> **BRIEF**
Only an exact repetition of the entries counts as an answer.

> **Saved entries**
- Opening Delimiter -

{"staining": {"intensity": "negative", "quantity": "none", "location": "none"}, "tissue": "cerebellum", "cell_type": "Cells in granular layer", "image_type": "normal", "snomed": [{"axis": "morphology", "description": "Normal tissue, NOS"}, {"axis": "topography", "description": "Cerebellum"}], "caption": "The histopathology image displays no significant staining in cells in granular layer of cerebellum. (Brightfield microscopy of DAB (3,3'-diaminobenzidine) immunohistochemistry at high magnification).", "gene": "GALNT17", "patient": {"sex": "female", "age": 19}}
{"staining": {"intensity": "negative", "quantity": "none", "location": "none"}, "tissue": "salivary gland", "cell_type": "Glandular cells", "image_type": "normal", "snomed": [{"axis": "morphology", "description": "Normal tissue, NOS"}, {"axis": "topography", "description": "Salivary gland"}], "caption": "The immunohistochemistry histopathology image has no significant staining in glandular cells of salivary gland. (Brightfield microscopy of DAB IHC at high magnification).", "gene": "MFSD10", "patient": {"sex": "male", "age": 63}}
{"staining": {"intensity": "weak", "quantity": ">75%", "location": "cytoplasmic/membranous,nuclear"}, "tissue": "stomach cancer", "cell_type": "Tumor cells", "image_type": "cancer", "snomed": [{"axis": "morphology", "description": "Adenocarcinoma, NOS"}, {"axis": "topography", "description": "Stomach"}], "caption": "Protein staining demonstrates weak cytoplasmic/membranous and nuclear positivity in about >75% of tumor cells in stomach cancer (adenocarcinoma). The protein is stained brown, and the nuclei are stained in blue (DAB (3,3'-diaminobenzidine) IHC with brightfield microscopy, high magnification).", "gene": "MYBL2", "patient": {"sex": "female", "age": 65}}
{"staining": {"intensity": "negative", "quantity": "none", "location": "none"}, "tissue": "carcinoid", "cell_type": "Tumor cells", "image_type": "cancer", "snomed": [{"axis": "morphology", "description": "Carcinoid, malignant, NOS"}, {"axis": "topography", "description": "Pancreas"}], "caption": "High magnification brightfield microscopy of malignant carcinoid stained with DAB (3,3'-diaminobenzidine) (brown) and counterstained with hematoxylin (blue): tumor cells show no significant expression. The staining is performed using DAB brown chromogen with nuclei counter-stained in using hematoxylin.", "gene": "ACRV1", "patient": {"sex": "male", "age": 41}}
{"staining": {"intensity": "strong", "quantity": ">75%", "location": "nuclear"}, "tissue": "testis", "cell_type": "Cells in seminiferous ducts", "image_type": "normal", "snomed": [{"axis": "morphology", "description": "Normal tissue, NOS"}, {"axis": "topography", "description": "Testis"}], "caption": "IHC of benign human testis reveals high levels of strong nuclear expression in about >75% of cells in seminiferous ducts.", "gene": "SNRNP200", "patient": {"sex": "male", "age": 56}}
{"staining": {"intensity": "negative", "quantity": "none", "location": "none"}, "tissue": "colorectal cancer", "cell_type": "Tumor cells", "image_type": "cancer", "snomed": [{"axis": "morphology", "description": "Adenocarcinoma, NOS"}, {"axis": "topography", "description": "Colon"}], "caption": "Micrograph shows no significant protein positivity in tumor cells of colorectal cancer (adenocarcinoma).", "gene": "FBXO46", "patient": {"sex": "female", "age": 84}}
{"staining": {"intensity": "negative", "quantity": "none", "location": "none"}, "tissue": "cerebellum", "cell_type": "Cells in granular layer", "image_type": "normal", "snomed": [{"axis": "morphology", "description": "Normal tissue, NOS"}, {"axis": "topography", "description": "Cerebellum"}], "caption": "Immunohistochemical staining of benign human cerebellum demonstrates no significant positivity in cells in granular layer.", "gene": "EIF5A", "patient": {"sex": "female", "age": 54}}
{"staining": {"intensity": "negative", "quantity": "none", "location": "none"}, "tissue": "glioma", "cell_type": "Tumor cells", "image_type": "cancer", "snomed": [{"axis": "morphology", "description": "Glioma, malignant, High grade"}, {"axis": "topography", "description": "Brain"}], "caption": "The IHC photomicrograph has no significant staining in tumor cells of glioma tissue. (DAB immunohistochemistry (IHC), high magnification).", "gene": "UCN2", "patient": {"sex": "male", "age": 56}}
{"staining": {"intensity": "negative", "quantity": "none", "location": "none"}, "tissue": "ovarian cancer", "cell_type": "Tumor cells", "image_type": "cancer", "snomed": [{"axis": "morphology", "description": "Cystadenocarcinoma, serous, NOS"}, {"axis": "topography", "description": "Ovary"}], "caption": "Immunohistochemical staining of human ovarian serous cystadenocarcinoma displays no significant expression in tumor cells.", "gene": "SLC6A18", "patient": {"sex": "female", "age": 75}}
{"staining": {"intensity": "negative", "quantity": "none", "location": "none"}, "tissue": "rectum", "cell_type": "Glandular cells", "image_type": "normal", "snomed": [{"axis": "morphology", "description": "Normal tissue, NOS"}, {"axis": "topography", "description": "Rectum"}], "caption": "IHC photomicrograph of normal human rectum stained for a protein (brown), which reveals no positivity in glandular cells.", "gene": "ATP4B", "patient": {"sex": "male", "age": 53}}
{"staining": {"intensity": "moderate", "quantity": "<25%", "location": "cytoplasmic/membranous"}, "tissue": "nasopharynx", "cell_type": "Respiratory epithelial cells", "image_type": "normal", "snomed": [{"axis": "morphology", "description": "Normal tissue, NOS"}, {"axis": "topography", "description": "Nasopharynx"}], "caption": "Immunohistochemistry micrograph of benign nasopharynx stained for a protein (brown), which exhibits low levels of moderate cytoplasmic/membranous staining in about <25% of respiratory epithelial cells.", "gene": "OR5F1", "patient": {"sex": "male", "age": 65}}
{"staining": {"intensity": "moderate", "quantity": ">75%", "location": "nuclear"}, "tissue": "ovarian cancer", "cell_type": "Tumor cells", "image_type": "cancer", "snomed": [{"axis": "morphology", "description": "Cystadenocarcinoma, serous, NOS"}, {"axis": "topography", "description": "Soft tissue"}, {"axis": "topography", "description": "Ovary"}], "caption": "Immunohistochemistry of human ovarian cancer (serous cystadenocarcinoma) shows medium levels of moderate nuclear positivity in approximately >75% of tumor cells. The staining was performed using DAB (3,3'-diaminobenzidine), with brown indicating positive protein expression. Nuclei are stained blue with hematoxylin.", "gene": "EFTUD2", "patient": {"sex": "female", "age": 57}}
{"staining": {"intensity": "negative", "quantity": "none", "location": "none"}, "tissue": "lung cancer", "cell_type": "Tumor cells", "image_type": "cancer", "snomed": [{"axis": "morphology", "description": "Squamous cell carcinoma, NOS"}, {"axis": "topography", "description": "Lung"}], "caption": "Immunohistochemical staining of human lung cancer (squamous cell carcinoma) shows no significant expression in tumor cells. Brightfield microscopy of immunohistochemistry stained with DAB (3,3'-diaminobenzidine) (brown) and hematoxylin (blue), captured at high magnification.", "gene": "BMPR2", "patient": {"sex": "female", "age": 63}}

- Closing Delimiter -

> **RESULT OF THIS TASK**
{"staining": {"intensity": "negative", "quantity": "none", "location": "none"}, "tissue": "cerebellum", "cell_type": "Cells in granular layer", "image_type": "normal", "snomed": [{"axis": "morphology", "description": "Normal tissue, NOS"}, {"axis": "topography", "description": "Cerebellum"}], "caption": "The histopathology image displays no significant staining in cells in granular layer of cerebellum. (Brightfield microscopy of DAB (3,3'-diaminobenzidine) immunohistochemistry at high magnification).", "gene": "GALNT17", "patient": {"sex": "female", "age": 19}}
{"staining": {"intensity": "negative", "quantity": "none", "location": "none"}, "tissue": "salivary gland", "cell_type": "Glandular cells", "image_type": "normal", "snomed": [{"axis": "morphology", "description": "Normal tissue, NOS"}, {"axis": "topography", "description": "Salivary gland"}], "caption": "The immunohistochemistry histopathology image has no significant staining in glandular cells of salivary gland. (Brightfield microscopy of DAB IHC at high magnification).", "gene": "MFSD10", "patient": {"sex": "male", "age": 63}}
{"staining": {"intensity": "weak", "quantity": ">75%", "location": "cytoplasmic/membranous,nuclear"}, "tissue": "stomach cancer", "cell_type": "Tumor cells", "image_type": "cancer", "snomed": [{"axis": "morphology", "description": "Adenocarcinoma, NOS"}, {"axis": "topography", "description": "Stomach"}], "caption": "Protein staining demonstrates weak cytoplasmic/membranous and nuclear positivity in about >75% of tumor cells in stomach cancer (adenocarcinoma). The protein is stained brown, and the nuclei are stained in blue (DAB (3,3'-diaminobenzidine) IHC with brightfield microscopy, high magnification).", "gene": "MYBL2", "patient": {"sex": "female", "age": 65}}
{"staining": {"intensity": "negative", "quantity": "none", "location": "none"}, "tissue": "carcinoid", "cell_type": "Tumor cells", "image_type": "cancer", "snomed": [{"axis": "morphology", "description": "Carcinoid, malignant, NOS"}, {"axis": "topography", "description": "Pancreas"}], "caption": "High magnification brightfield microscopy of malignant carcinoid stained with DAB (3,3'-diaminobenzidine) (brown) and counterstained with hematoxylin (blue): tumor cells show no significant expression. The staining is performed using DAB brown chromogen with nuclei counter-stained in using hematoxylin.", "gene": "ACRV1", "patient": {"sex": "male", "age": 41}}
{"staining": {"intensity": "strong", "quantity": ">75%", "location": "nuclear"}, "tissue": "testis", "cell_type": "Cells in seminiferous ducts", "image_type": "normal", "snomed": [{"axis": "morphology", "description": "Normal tissue, NOS"}, {"axis": "topography", "description": "Testis"}], "caption": "IHC of benign human testis reveals high levels of strong nuclear expression in about >75% of cells in seminiferous ducts.", "gene": "SNRNP200", "patient": {"sex": "male", "age": 56}}
{"staining": {"intensity": "negative", "quantity": "none", "location": "none"}, "tissue": "colorectal cancer", "cell_type": "Tumor cells", "image_type": "cancer", "snomed": [{"axis": "morphology", "description": "Adenocarcinoma, NOS"}, {"axis": "topography", "description": "Colon"}], "caption": "Micrograph shows no significant protein positivity in tumor cells of colorectal cancer (adenocarcinoma).", "gene": "FBXO46", "patient": {"sex": "female", "age": 84}}
{"staining": {"intensity": "negative", "quantity": "none", "location": "none"}, "tissue": "cerebellum", "cell_type": "Cells in granular layer", "image_type": "normal", "snomed": [{"axis": "morphology", "description": "Normal tissue, NOS"}, {"axis": "topography", "description": "Cerebellum"}], "caption": "Immunohistochemical staining of benign human cerebellum demonstrates no significant positivity in cells in granular layer.", "gene": "EIF5A", "patient": {"sex": "female", "age": 54}}
{"staining": {"intensity": "negative", "quantity": "none", "location": "none"}, "tissue": "glioma", "cell_type": "Tumor cells", "image_type": "cancer", "snomed": [{"axis": "morphology", "description": "Glioma, malignant, High grade"}, {"axis": "topography", "description": "Brain"}], "caption": "The IHC photomicrograph has no significant staining in tumor cells of glioma tissue. (DAB immunohistochemistry (IHC), high magnification).", "gene": "UCN2", "patient": {"sex": "male", "age": 56}}
{"staining": {"intensity": "negative", "quantity": "none", "location": "none"}, "tissue": "ovarian cancer", "cell_type": "Tumor cells", "image_type": "cancer", "snomed": [{"axis": "morphology", "description": "Cystadenocarcinoma, serous, NOS"}, {"axis": "topography", "description": "Ovary"}], "caption": "Immunohistochemical staining of human ovarian serous cystadenocarcinoma displays no significant expression in tumor cells.", "gene": "SLC6A18", "patient": {"sex": "female", "age": 75}}
{"staining": {"intensity": "negative", "quantity": "none", "location": "none"}, "tissue": "rectum", "cell_type": "Glandular cells", "image_type": "normal", "snomed": [{"axis": "morphology", "description": "Normal tissue, NOS"}, {"axis": "topography", "description": "Rectum"}], "caption": "IHC photomicrograph of normal human rectum stained for a protein (brown), which reveals no positivity in glandular cells.", "gene": "ATP4B", "patient": {"sex": "male", "age": 53}}
{"staining": {"intensity": "moderate", "quantity": "<25%", "location": "cytoplasmic/membranous"}, "tissue": "nasopharynx", "cell_type": "Respiratory epithelial cells", "image_type": "normal", "snomed": [{"axis": "morphology", "description": "Normal tissue, NOS"}, {"axis": "topography", "description": "Nasopharynx"}], "caption": "Immunohistochemistry micrograph of benign nasopharynx stained for a protein (brown), which exhibits low levels of moderate cytoplasmic/membranous staining in about <25% of respiratory epithelial cells.", "gene": "OR5F1", "patient": {"sex": "male", "age": 65}}
{"staining": {"intensity": "moderate", "quantity": ">75%", "location": "nuclear"}, "tissue": "ovarian cancer", "cell_type": "Tumor cells", "image_type": "cancer", "snomed": [{"axis": "morphology", "description": "Cystadenocarcinoma, serous, NOS"}, {"axis": "topography", "description": "Soft tissue"}, {"axis": "topography", "description": "Ovary"}], "caption": "Immunohistochemistry of human ovarian cancer (serous cystadenocarcinoma) shows medium levels of moderate nuclear positivity in approximately >75% of tumor cells. The staining was performed using DAB (3,3'-diaminobenzidine), with brown indicating positive protein expression. Nuclei are stained blue with hematoxylin.", "gene": "EFTUD2", "patient": {"sex": "female", "age": 57}}
{"staining": {"intensity": "negative", "quantity": "none", "location": "none"}, "tissue": "lung cancer", "cell_type": "Tumor cells", "image_type": "cancer", "snomed": [{"axis": "morphology", "description": "Squamous cell carcinoma, NOS"}, {"axis": "topography", "description": "Lung"}], "caption": "Immunohistochemical staining of human lung cancer (squamous cell carcinoma) shows no significant expression in tumor cells. Brightfield microscopy of immunohistochemistry stained with DAB (3,3'-diaminobenzidine) (brown) and hematoxylin (blue), captured at high magnification.", "gene": "BMPR2", "patient": {"sex": "female", "age": 63}}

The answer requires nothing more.